**INSTRUCTION A**
Can you extract the passage on Millar Western's slab presses word for word, in full?

**SOURCE DOCUMENT**
___
Electrostatic filters installed by Millar Western have eliminated the need to dump and replace hydraulic fluid, and provided the system reliability and oil durability mill personnel were striving to achieve.
Millar Western’s slab presses are high-production machines
that apply 400 metric tons of force with a large vertical stamp,
three or four times through each cycle.
Millar Western has three identical slab presses in its Whitecourt CTMP facility, one of which was initially targeted for the trial. The slab presses compress pulp into large, rectangular bales that are ultimately shipped out to the company’s customers - paper manufacturers. Once the pulp is refined, washed and bleached, it is put through a drying process that results in a fluffy, 93 percent bone dry pulp.
This dry pulp gets distributed to two storage chutes within each slab press. Each slab press is a high-production machine that applies 400 metric tons of force with a large vertical stamp, three or four times through each cycle, to compress each 225-kilogram (500-pound) bale.
The cycle time to produce each bale is between 35 and 60 seconds, depending on the desired production rate, with typical hydraulic system pressures of 200 to 250 bar (2,900 to 3,600 psi).
One of Millar Western’s slab presses is dedicated to a line (Line No. 1 - the press targeted for the trial) that processes 400 metric tons of pulp each day, while another slab press is dedicated to a line (Line No. 2) that processes 440 metric tons of pulp each day. The third is a swing slab press that is routed to whichever line is exceeding the production rate of the dedicated press; or, if there is a problem with a dedicated press, the swing press will maintain a reduced production rate while repairs can be performed.
___
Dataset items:

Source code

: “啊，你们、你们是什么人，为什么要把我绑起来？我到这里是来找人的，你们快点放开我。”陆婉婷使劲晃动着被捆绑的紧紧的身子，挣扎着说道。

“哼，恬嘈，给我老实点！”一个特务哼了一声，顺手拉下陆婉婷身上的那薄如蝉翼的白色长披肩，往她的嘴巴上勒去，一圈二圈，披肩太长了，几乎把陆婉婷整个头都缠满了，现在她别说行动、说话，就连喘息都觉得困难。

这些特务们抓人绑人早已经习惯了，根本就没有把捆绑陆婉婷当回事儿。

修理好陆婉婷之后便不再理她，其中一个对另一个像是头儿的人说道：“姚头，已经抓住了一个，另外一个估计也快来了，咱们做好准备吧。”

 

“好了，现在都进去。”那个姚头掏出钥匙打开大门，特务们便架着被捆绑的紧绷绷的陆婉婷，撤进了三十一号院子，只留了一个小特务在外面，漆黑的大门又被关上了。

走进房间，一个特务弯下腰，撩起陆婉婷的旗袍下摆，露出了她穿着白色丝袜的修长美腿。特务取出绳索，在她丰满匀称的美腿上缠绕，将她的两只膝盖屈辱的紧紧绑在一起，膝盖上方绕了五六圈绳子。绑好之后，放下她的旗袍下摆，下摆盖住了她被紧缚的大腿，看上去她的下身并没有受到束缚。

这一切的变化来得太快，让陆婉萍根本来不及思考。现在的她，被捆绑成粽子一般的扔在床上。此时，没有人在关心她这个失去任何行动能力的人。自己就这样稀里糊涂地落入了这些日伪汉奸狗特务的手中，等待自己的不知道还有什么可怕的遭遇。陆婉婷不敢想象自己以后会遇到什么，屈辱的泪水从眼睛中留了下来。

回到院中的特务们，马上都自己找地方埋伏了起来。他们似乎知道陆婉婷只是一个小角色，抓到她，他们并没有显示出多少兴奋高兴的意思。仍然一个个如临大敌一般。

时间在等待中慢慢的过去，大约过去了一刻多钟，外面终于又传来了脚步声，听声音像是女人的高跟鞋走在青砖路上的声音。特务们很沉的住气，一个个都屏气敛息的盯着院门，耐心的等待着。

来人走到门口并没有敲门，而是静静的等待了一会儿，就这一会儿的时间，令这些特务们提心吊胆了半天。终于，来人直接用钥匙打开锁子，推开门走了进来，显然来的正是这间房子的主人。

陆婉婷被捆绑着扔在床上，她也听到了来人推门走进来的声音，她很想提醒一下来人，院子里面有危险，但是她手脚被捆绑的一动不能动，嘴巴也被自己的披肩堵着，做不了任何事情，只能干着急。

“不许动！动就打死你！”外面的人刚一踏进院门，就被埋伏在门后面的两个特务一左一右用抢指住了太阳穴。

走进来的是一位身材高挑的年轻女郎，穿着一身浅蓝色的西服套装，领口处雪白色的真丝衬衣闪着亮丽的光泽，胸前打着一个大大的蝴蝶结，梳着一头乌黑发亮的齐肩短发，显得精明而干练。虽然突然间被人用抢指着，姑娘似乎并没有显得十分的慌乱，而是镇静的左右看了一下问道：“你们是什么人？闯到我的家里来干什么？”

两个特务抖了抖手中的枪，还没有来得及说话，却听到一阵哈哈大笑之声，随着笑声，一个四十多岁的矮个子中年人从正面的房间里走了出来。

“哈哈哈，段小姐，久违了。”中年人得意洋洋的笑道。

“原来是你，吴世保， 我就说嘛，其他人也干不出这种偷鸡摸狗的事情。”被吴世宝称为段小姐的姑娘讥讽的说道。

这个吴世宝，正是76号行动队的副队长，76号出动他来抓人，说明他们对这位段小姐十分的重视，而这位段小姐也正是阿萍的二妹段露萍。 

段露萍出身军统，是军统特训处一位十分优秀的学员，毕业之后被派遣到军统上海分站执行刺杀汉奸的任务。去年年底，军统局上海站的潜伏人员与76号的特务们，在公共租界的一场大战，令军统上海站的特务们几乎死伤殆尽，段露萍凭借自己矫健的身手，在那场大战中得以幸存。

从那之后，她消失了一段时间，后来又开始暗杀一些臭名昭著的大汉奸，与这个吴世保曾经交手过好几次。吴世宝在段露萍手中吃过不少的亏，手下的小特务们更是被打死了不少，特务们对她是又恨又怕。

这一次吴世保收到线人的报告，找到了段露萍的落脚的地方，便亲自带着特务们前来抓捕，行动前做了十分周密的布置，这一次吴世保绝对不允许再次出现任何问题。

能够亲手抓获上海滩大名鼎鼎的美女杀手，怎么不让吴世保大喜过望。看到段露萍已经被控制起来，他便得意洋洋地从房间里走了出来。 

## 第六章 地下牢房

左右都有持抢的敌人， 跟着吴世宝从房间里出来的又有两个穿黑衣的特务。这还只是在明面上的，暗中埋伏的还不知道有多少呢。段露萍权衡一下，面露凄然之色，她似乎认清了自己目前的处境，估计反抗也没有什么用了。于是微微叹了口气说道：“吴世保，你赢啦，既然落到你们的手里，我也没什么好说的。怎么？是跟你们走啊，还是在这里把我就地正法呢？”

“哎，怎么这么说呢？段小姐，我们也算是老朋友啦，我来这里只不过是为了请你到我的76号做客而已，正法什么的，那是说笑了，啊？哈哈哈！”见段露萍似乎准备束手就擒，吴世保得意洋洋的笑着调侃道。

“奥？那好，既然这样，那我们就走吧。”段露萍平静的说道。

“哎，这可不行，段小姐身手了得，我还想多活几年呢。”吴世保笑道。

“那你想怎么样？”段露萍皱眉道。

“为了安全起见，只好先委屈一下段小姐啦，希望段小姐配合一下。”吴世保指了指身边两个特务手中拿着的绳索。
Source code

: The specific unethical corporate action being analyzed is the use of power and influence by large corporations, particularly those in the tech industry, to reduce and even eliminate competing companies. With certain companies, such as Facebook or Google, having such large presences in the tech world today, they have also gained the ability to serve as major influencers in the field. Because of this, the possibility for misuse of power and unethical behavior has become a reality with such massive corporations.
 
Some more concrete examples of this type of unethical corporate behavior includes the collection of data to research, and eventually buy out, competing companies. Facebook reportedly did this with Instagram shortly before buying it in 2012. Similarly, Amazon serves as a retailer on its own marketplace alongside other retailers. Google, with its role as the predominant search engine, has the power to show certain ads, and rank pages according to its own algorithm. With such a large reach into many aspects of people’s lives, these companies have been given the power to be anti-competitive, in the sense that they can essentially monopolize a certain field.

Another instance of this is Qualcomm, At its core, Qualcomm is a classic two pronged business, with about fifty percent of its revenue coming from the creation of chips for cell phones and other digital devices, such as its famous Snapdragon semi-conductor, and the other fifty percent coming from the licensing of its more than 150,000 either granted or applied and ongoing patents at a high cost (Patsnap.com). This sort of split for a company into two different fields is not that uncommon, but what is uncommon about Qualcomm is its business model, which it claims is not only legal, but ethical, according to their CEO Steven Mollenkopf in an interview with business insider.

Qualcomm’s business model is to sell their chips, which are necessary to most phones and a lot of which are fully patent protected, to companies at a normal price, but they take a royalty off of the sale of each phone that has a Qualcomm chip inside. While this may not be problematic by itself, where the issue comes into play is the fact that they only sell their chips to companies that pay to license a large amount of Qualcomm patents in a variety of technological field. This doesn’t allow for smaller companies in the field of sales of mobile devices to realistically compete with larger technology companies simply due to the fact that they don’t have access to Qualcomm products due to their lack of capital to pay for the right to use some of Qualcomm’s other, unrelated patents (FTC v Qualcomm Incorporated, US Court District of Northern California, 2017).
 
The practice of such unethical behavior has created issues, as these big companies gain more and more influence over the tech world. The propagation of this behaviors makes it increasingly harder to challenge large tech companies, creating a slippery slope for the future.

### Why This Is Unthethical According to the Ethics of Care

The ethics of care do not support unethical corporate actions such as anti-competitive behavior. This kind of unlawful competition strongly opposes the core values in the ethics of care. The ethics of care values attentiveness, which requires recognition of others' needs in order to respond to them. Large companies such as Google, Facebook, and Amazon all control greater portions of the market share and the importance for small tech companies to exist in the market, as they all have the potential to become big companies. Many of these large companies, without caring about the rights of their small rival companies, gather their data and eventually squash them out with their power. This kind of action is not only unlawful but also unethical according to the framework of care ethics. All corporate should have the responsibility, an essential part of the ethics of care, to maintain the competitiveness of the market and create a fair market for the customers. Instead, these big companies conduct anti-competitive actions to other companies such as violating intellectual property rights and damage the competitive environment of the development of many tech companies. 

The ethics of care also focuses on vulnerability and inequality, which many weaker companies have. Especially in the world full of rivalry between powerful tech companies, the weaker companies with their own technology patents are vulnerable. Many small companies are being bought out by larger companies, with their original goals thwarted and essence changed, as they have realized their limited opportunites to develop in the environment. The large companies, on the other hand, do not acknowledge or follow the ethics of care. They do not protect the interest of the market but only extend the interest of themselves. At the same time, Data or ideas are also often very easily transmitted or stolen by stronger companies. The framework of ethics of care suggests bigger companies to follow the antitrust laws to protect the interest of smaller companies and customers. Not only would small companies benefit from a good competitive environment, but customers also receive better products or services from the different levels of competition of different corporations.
___
**INSTRUCTION B**
Could you copy from the records, word for word, the stretch from the line containing "### Why This" through the line containing "The ethics of care do", and nothing more?

**SOLUTION A**
Electrostatic filters installed by Millar Western have eliminated the need to dump and replace hydraulic fluid, and provided the system reliability and oil durability mill personnel were striving to achieve.
Millar Western’s slab presses are high-production machines
that apply 400 metric tons of force with a large vertical stamp,
three or four times through each cycle.
Millar Western has three identical slab presses in its Whitecourt CTMP facility, one of which was initially targeted for the trial. The slab presses compress pulp into large, rectangular bales that are ultimately shipped out to the company’s customers - paper manufacturers. Once the pulp is refined, washed and bleached, it is put through a drying process that results in a fluffy, 93 percent bone dry pulp.
This dry pulp gets distributed to two storage chutes within each slab press. Each slab press is a high-production machine that applies 400 metric tons of force with a large vertical stamp, three or four times through each cycle, to compress each 225-kilogram (500-pound) bale.
The cycle time to produce each bale is between 35 and 60 seconds, depending on the desired production rate, with typical hydraulic system pressures of 200 to 250 bar (2,900 to 3,600 psi).
One of Millar Western’s slab presses is dedicated to a line (Line No. 1 - the press targeted for the trial) that processes 400 metric tons of pulp each day, while another slab press is dedicated to a line (Line No. 2) that processes 440 metric tons of pulp each day. The third is a swing slab press that is routed to whichever line is exceeding the production rate of the dedicated press; or, if there is a problem with a dedicated press, the swing press will maintain a reduced production rate while repairs can be performed.

**SOLUTION B**
### Why This Is Unthethical According to the Ethics of Care

The ethics of care do not support unethical corporate actions such as anti-competitive behavior. This kind of unlawful competition strongly opposes the core values in the ethics of care. The ethics of care values attentiveness, which requires recognition of others' needs in order to respond to them. Large companies such as Google, Facebook, and Amazon all control greater portions of the market share and the importance for small tech companies to exist in the market, as they all have the potential to become big companies. Many of these large companies, without caring about the rights of their small rival companies, gather their data and eventually squash them out with their power. This kind of action is not only unlawful but also unethical according to the framework of care ethics. All corporate should have the responsibility, an essential part of the ethics of care, to maintain the competitiveness of the market and create a fair market for the customers. Instead, these big companies conduct anti-competitive actions to other companies such as violating intellectual property rights and damage the competitive environment of the development of many tech companies. 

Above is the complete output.